# [Activity]
Which lines run from the one containing "left eye: (320, 246)" through the last line of the records? Copy them exactly, leaving pictures out.

# [Records for this task]
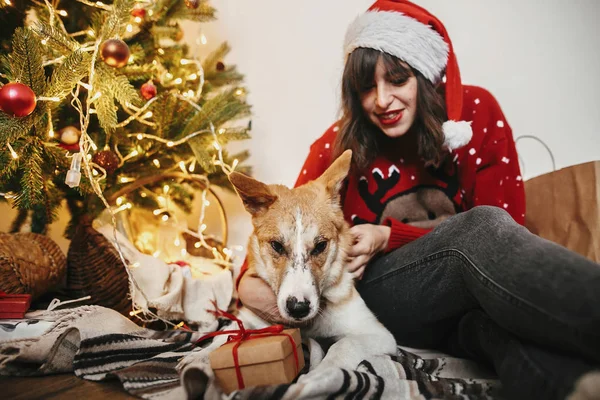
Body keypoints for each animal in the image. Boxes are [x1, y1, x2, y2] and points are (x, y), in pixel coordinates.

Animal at [227, 150, 396, 382]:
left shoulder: (377, 333)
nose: (298, 308)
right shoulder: (248, 316)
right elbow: (223, 336)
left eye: (320, 246)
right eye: (277, 245)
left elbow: (344, 345)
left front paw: (321, 375)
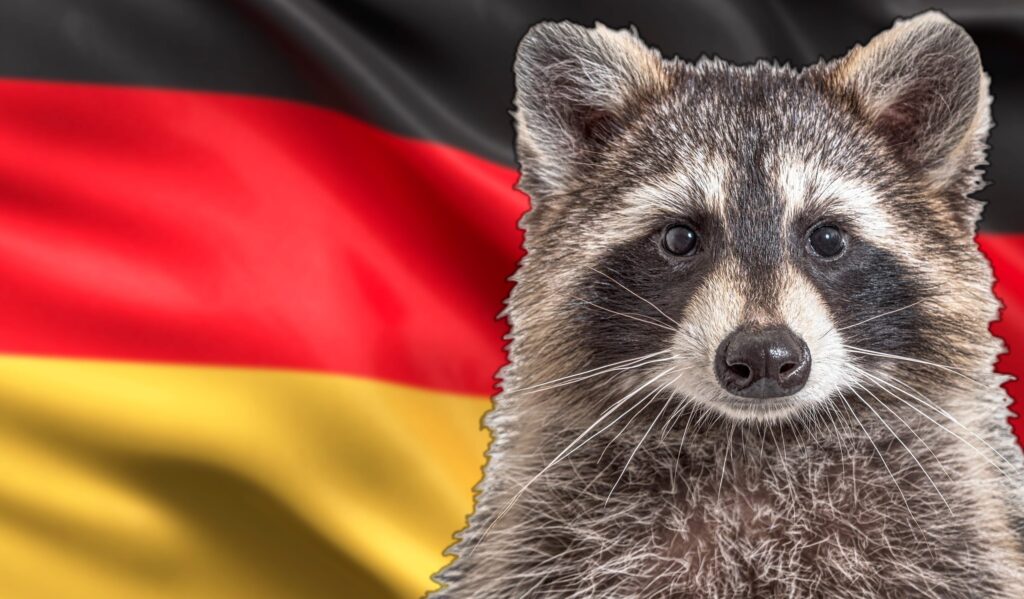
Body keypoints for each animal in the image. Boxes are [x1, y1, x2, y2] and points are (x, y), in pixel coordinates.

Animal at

# [Exercise output]
left eye: (320, 246)
right eye: (277, 245)
left elbow: (344, 345)
left front paw: (321, 375)
Body keypoints for each animal in the image. Boxes are [x1, y1, x2, y2] and points are (x, y), in pixel coordinates.

Animal at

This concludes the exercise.